1955 U.S. Tax Ct. LEXIS 57 | Tax Ct. | 1955
Lead Opinion
OPINION.
The question whether amounts received under retirement or pension plans provided by local law, qualify for exemption under section 22 (b) (5) of the Code, as “amounts received, * * * under workmen’s compensation acts, as compensation for personal injuries or sickness,” has been considered by this and other courts in several cases. In William L. Neill, 17 T. C. 1015, this Court allowed exemption for a disability pension received under the same local law here involved, after stating as follows:
Although it may well be doubtful whether these provisions are literally applicable in situations of this type, the exemption has nevertheless been considered effective where the taxpayer had been retired by reason of injuries sustained in the line of duty. * * *
However, in Waller v. United States, 180 F. 2d 194, the Court of Appeals for the District of Columbia in considering disability payments received, under the Public Health Service Act, disallowed the exemption. It said:
We would not be justified in assimilating pay for retirement due to disability to compensation for personal injuries or sickness under a Workmen’s Compensation Act. Legislation of the latter character has a purpose of fixing and making certain the payment of some compensation for injury, free of the risks of litigation based on negligence. The amount of compensation depends upon the nature of the injury, which is translated into the degree of loss of earning power. Appellant, however, receives pay on retirement because of services previously performed and as part of a system for maintaining an efficient service. This is so notwithstanding that the occasion of appellant’s retirement was disability rather than age, under the provisions of the statute which permits disability to accelerate the time of retirement in advance of the normal retirement age. The two types of legislation are not the same. Both have long been commonly known. Retirement pay is not known as workmen’s compensation, nor is the latter known as the former. Had Congress intended to exempt retirement pay from taxation, it would not have left the effectuation of its intention to the dubious fate of rulings by administrators or courts that such pay is free of tax burden because workmen’s compensation is expressly made so. * * *
See also George E. Murphy, 20 T. C. 746, in which exemption was denied for á disability pension paid under the laws of the State of Massachusetts.

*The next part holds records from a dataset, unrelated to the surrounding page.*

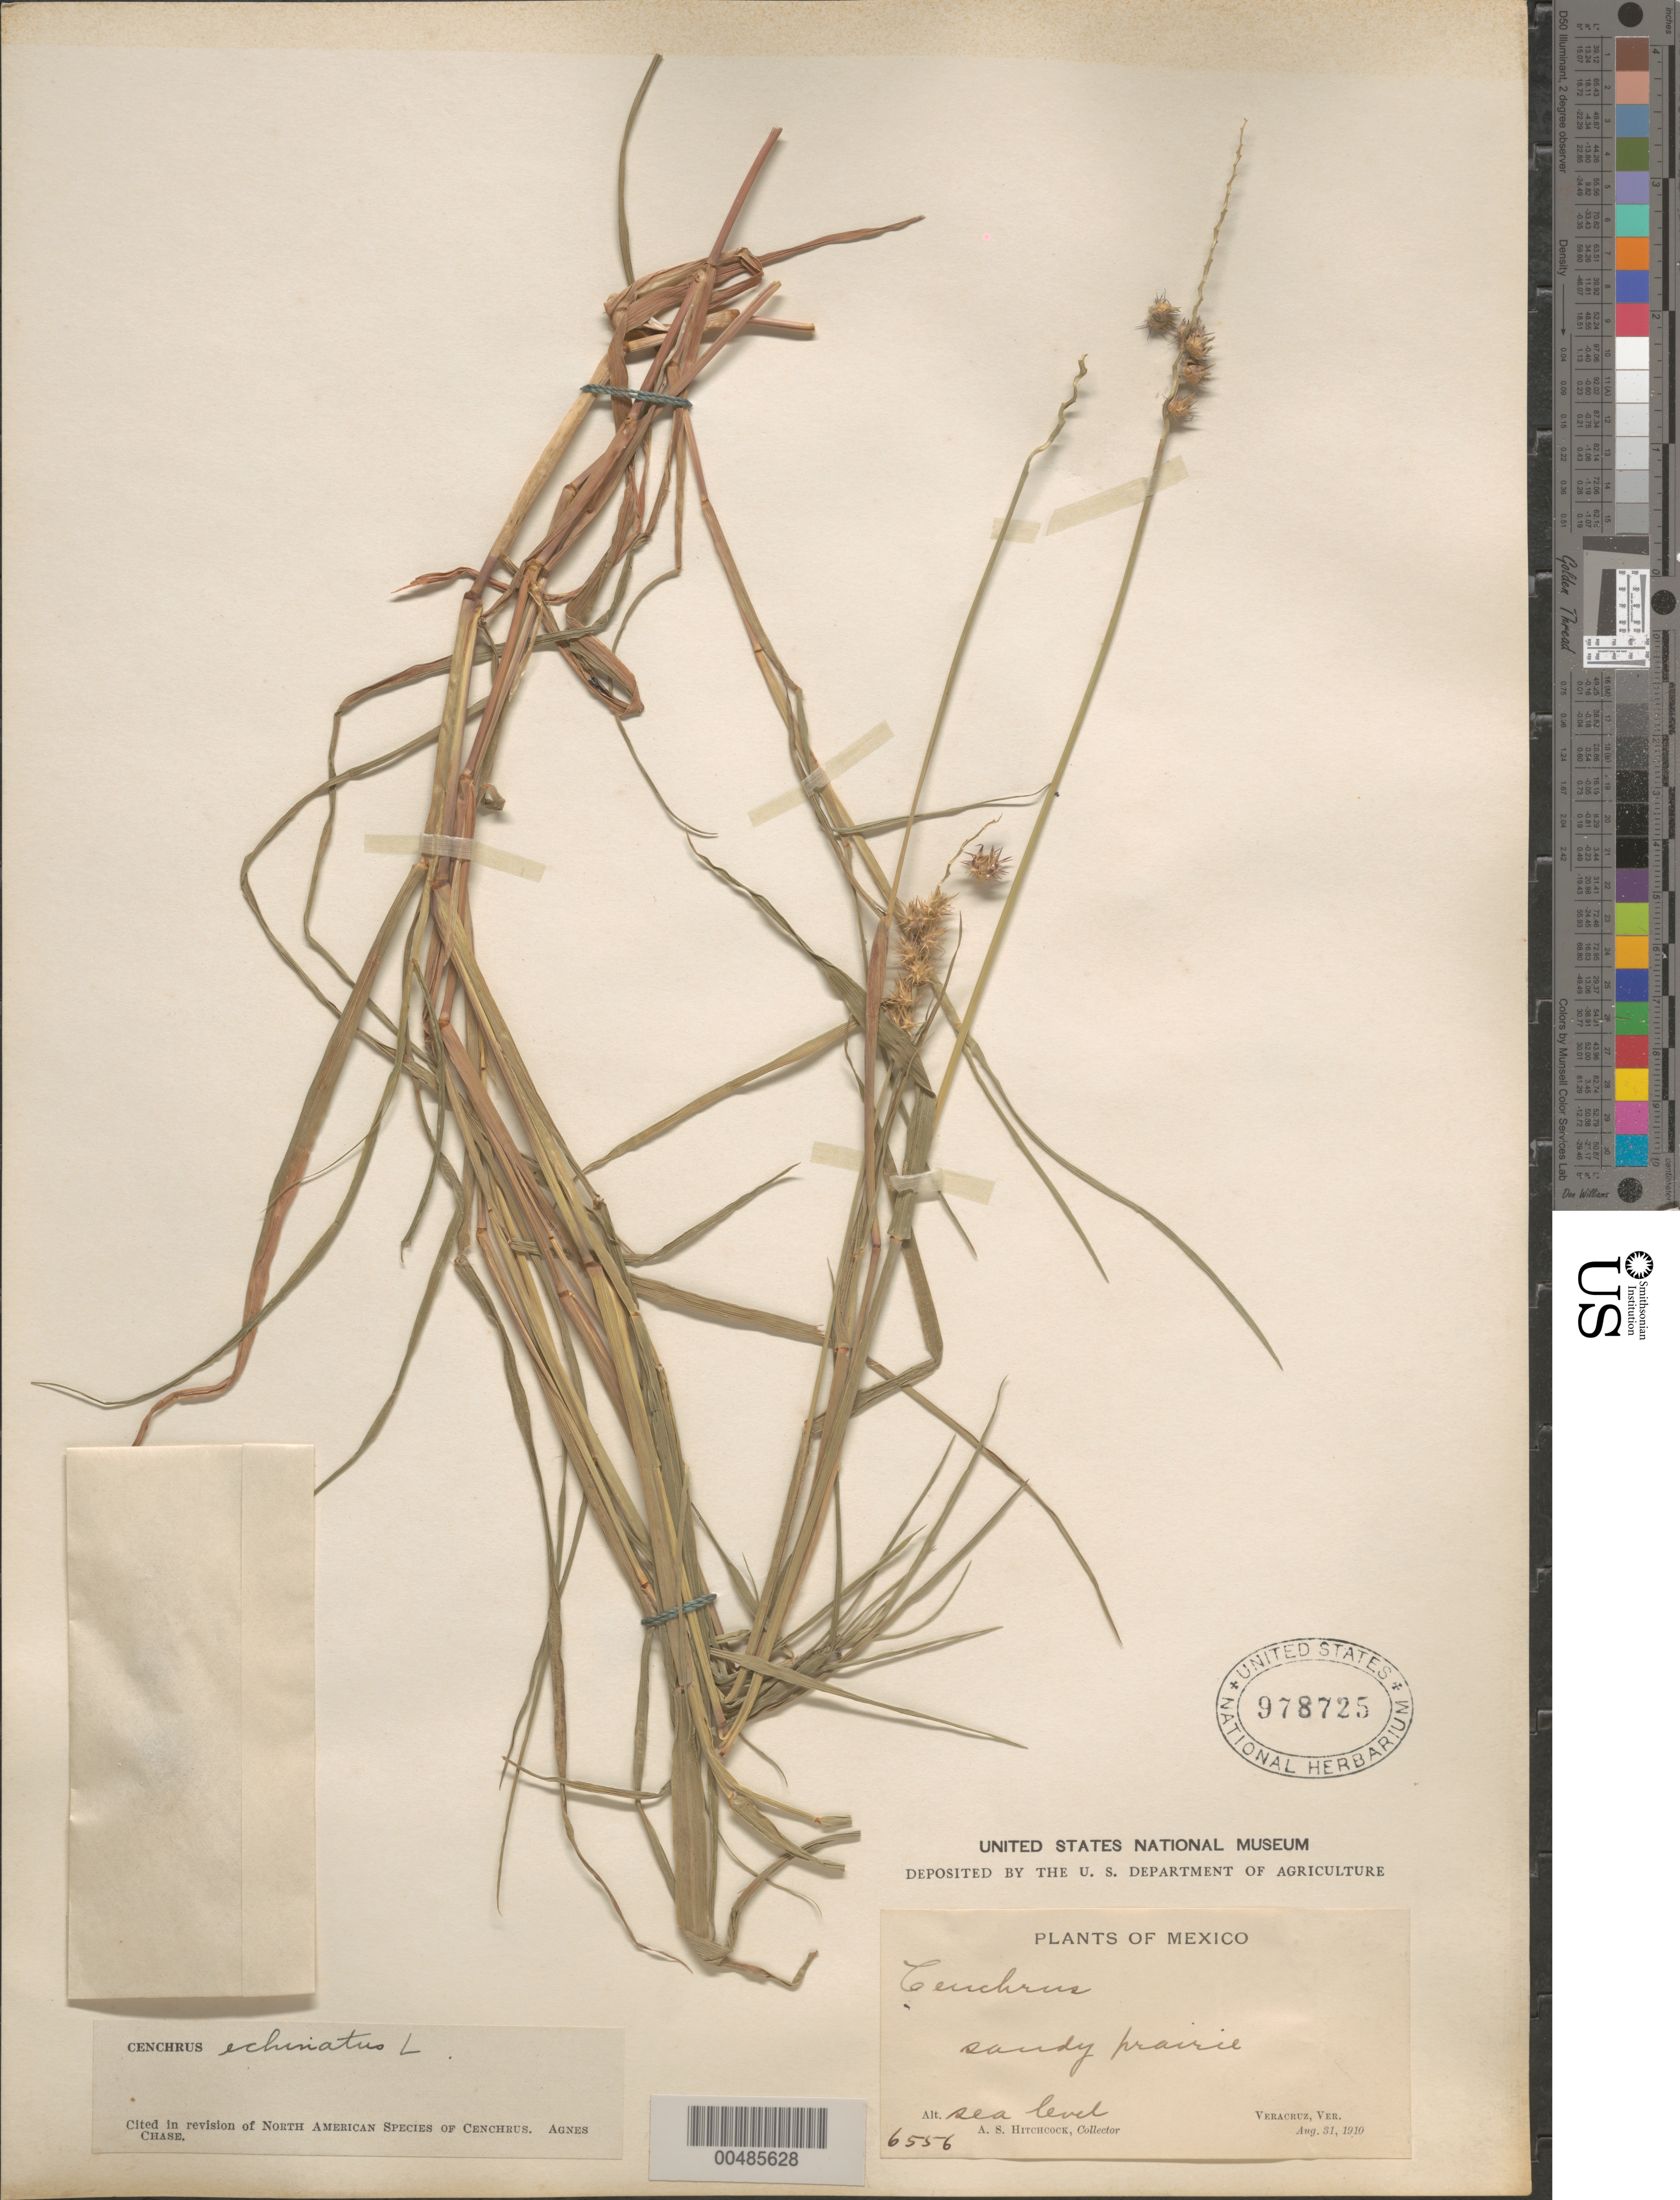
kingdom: Plantae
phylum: Tracheophyta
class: Liliopsida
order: Poales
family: Poaceae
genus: Cenchrus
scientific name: Cenchrus echinatus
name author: L.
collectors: A. S. Hitchcock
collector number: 6556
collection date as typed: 31 Aug 1910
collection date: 1910-08-31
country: Mexico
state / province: Veracruz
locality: Veracruz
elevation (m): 0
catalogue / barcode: US 978725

Even in those cases where exemption has been allowed on the theory that the disability payments were in the nature of “amounts received * * * under workmen’s compensation acts,” it has been universally recognized that the mere fact that the taxpayer was incapacitated at the time of retirement is not sufficient to bring the exemption into play. Cf. William L. Neill, supra. Bather, it must also be shown, consistent with such theory, that the injury or sickness which caused such disability arose out of and was incurred in the taxpayer’s regular performance of his duties. Normally^ retirement pay is not exempt, whether or not the retirement is the result of disability, if such disability merely occurred during the period of employment.
In the instant case, we are unable to conclude that the disability pension received by Brown was equivalent to amounts received under workmen’s compensation acts, as compensation from his employer for injuries or sickness incurred in the line of duty. The certificate of the police physicians lists 5 causes of disability, of which the first 4 have not been shown to have been incurred in the line of duty. As regards the last statement on the certificate, pertaining to the baseball injury, it does not state the nature and extent of the injury as required by the local law, but is merely the statement of an event, which can be identified only by resort to collateral evidence, and which has not been shown to have been related to any of the other 4 causes of disability. The injury, which is described in the official report as a turned ankle, occurred 20 years prior to Brown’s retirement, and during such, period he continued to serve as a walking policeman.
Since it cannot be determined what portion, if any, of the monthly pension awarded to Brown represented compensation for injuries resulting from the baseball accident, and since the other causes of disability are not shown to have been incurred in the line of duty, we find it necessary to hold that the pension payment here involved is not exempt from tax under section 22 (b) (5) of the Code.
Decision will l>e entered for the respondent.